Conditional logistic regression analysis with some matched sets broken when stratified by another variable

Hui · July 23, 2021, 8:48pm

Dear all,
When I have a 1:1 matched data and do conditional logistic regression I always ask for stratification analysis (for example to do analysis for two subsets: smoking and non-smoking). In this way the matched set could be broken if smoking is not a factor for matching (for example in a matched set smoking=1 for case and smoking=0 for control). Now what I did is to exclude broken matched sets in my analysis if the proportion of breaking sets is small. But I believe this is not a good method, especially in a ‘big breaking’. I have googled this issue several times and didn’t receive any related information. Is there any method to deal with this issue? Thanks!

s_doi · July 24, 2021, 6:56pm

If it is important to show the results by strata the only thing I can think of is to match first on the stratum variable (i.e. include the stratum variable among the matching variables). Not sure if this introduces any problem if this variable is not a confounder

Hui · July 30, 2021, 9:51pm

Thank you, s_doi, for your input.
This is always an issue in epidemiological data analysis.

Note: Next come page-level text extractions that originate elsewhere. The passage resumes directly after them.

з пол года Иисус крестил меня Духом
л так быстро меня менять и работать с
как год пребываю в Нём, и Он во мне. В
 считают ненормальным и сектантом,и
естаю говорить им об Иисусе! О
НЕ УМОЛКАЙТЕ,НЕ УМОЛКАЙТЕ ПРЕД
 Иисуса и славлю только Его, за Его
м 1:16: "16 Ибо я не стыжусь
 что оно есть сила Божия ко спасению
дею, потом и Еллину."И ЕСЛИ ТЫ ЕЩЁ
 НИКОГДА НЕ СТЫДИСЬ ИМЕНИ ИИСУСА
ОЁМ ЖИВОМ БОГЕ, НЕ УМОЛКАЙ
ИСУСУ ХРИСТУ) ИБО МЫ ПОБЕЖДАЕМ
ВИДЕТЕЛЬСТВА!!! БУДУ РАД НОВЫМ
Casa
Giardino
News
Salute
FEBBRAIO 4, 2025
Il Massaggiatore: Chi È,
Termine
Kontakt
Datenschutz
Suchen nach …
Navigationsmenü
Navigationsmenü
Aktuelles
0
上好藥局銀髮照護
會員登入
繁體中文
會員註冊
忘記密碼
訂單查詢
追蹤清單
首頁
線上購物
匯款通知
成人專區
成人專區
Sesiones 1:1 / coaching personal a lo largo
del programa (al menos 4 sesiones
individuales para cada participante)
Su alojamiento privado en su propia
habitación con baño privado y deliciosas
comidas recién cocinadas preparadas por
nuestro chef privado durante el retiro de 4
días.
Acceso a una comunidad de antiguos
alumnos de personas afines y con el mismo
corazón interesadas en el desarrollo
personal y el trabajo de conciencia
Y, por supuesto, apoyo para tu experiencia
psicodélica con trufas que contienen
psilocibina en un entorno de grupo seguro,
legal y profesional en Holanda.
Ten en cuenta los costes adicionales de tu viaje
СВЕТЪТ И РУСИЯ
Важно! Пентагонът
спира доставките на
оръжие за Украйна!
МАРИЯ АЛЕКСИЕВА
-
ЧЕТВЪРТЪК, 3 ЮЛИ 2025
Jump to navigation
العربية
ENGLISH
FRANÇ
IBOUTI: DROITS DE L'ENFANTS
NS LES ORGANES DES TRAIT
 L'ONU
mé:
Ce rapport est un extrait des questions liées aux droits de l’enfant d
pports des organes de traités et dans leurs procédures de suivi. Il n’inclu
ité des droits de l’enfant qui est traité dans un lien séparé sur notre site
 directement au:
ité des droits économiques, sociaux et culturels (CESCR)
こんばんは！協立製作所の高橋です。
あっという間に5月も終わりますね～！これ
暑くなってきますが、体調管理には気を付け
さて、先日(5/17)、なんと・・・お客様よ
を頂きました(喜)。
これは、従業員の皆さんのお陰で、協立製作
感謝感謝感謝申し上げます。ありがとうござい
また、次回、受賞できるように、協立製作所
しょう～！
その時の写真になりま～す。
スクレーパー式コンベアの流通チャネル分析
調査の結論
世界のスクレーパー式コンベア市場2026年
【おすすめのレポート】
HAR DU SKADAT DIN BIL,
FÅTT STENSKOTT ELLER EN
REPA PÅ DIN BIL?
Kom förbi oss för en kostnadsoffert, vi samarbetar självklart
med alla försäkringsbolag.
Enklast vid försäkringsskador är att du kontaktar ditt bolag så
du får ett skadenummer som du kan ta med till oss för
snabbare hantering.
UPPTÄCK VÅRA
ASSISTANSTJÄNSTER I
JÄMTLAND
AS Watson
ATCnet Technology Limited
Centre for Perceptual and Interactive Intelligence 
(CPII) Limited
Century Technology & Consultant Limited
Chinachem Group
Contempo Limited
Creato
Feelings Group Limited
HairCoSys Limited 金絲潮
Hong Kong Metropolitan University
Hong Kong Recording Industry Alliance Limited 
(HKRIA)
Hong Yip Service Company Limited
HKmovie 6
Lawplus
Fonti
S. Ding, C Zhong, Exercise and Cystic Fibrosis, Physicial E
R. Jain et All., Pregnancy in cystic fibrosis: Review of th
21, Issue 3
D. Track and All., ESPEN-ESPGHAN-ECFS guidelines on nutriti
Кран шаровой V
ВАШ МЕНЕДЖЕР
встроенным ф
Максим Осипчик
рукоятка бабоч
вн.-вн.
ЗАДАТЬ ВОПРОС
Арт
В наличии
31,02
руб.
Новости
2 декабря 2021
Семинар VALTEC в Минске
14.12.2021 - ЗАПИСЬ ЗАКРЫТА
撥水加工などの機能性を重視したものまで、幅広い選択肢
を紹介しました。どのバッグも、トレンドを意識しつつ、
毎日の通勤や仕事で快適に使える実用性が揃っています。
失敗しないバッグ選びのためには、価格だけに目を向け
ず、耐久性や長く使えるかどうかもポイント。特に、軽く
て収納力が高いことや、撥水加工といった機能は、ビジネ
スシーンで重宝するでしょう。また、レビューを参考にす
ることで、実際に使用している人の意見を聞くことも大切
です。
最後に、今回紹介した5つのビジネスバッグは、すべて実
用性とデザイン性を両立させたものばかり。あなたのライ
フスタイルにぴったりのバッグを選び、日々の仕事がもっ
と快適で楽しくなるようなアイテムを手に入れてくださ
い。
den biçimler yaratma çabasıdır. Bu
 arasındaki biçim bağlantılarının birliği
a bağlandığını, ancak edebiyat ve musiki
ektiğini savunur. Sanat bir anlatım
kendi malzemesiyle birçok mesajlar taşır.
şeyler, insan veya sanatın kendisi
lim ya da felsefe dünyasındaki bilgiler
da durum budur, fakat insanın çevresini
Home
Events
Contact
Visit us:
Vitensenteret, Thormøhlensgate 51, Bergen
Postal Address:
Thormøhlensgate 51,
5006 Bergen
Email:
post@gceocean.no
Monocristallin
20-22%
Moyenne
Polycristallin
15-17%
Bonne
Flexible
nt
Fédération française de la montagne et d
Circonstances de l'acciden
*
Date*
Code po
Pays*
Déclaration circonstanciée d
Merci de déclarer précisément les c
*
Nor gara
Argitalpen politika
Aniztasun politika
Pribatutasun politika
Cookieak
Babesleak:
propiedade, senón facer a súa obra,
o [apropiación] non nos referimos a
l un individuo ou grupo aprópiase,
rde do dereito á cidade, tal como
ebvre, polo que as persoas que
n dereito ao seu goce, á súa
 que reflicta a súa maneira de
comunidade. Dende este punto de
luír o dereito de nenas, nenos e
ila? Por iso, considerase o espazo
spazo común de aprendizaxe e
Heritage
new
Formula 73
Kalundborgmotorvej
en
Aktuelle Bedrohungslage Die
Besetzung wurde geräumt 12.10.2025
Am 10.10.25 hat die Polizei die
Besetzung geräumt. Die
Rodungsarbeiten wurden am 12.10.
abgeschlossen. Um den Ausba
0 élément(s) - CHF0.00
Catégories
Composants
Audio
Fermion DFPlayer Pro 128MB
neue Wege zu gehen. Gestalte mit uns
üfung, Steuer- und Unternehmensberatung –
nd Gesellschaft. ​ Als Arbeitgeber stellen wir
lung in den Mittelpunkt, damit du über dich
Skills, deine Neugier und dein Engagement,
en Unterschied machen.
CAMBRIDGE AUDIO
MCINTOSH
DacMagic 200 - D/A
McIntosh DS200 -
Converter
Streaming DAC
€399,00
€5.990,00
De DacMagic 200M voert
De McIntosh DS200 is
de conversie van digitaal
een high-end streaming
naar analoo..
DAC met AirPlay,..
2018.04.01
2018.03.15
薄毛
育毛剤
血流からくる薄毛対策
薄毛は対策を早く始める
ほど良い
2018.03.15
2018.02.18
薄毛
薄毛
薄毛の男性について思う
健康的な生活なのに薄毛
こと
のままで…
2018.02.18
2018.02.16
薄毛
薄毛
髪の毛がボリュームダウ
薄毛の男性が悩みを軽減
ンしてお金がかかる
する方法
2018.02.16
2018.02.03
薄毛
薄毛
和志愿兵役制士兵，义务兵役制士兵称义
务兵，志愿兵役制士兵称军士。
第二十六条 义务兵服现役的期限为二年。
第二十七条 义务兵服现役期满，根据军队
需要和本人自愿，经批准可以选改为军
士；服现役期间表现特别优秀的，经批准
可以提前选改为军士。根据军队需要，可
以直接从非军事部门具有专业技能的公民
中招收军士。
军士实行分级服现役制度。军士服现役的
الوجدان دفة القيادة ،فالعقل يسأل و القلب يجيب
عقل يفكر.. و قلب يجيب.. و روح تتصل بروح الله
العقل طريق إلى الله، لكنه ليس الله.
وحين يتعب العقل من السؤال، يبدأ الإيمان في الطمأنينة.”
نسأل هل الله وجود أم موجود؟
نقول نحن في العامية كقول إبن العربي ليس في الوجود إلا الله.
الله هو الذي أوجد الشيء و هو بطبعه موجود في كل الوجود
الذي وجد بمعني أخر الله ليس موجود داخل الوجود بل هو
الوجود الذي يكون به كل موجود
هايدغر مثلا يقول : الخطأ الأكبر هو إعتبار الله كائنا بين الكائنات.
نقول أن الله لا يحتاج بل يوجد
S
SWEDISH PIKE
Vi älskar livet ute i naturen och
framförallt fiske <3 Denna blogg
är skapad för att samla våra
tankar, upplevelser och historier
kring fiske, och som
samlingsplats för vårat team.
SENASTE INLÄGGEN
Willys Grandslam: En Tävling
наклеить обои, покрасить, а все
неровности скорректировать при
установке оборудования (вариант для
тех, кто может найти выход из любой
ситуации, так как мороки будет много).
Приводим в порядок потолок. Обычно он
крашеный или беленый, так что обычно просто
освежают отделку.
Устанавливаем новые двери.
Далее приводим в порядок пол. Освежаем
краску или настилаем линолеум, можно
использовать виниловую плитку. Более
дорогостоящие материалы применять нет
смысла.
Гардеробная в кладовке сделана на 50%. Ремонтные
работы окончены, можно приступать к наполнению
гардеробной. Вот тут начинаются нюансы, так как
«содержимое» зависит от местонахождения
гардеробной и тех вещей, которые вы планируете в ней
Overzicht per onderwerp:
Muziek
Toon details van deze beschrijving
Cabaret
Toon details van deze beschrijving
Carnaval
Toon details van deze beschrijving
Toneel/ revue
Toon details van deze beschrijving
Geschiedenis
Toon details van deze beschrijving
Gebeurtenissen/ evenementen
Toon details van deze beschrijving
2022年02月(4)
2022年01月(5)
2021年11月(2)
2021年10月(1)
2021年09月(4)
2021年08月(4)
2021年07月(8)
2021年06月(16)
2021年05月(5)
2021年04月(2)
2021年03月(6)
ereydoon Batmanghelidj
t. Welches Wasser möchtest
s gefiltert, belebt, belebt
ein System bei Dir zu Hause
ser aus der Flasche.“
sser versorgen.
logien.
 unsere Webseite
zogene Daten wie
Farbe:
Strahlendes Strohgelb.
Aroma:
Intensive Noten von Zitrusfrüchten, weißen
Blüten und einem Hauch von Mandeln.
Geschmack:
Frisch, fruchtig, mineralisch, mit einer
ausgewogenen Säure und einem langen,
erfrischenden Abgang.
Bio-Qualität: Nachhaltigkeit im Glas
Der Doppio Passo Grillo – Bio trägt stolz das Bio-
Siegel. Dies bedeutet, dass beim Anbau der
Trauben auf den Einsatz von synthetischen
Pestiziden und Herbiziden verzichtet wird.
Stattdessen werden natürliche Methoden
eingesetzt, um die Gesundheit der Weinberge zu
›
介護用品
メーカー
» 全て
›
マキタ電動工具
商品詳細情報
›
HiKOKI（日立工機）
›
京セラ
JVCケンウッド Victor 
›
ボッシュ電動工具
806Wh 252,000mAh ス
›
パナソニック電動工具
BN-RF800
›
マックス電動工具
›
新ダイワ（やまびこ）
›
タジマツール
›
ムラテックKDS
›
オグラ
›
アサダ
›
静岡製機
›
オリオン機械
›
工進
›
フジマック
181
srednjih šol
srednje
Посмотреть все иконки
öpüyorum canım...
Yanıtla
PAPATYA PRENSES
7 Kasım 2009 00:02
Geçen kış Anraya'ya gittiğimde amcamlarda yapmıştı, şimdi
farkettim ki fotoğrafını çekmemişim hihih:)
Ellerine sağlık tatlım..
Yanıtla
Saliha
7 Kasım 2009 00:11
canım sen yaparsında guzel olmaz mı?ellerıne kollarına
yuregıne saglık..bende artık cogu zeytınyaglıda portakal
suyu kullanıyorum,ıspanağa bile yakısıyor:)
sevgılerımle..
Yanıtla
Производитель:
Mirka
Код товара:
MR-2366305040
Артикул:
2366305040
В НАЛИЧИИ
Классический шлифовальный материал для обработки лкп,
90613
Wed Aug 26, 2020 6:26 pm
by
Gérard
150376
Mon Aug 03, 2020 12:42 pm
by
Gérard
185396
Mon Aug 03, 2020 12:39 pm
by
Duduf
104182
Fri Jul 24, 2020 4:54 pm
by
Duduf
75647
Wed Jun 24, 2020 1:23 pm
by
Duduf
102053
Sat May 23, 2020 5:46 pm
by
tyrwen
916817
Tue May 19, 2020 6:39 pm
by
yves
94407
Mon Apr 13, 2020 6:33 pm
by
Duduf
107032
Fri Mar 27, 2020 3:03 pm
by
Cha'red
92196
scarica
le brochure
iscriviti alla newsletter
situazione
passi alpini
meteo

Sometimes I just exclude broken sets in stratification analysis if the number of broken sets is smaller. But I don’t think this is good.

f2harrell · July 31, 2021, 12:22pm

How was the matching done in the first place? Matching is useful (saves resources) when it’s expensive to sample all individuals. Whenever I see matching done in a way that discards already paid-for data, I think there is a better way.

Hui · July 31, 2021, 7:16pm

Thank you, Frank! I totally agree. I think matching is normal in the first place. But sometimes we may do the analysis to explore effect of an unmatched factor on association, which may result in an issue of matched sets broken if we do stratification analysis by levels of this unmatched factor.

f2harrell · July 31, 2021, 8:34pm

So just to confirm, the matching did not discard any data already collected?

Hui · July 31, 2021, 9:19pm

No. We may randomly select qualified controls depend on aims of studies.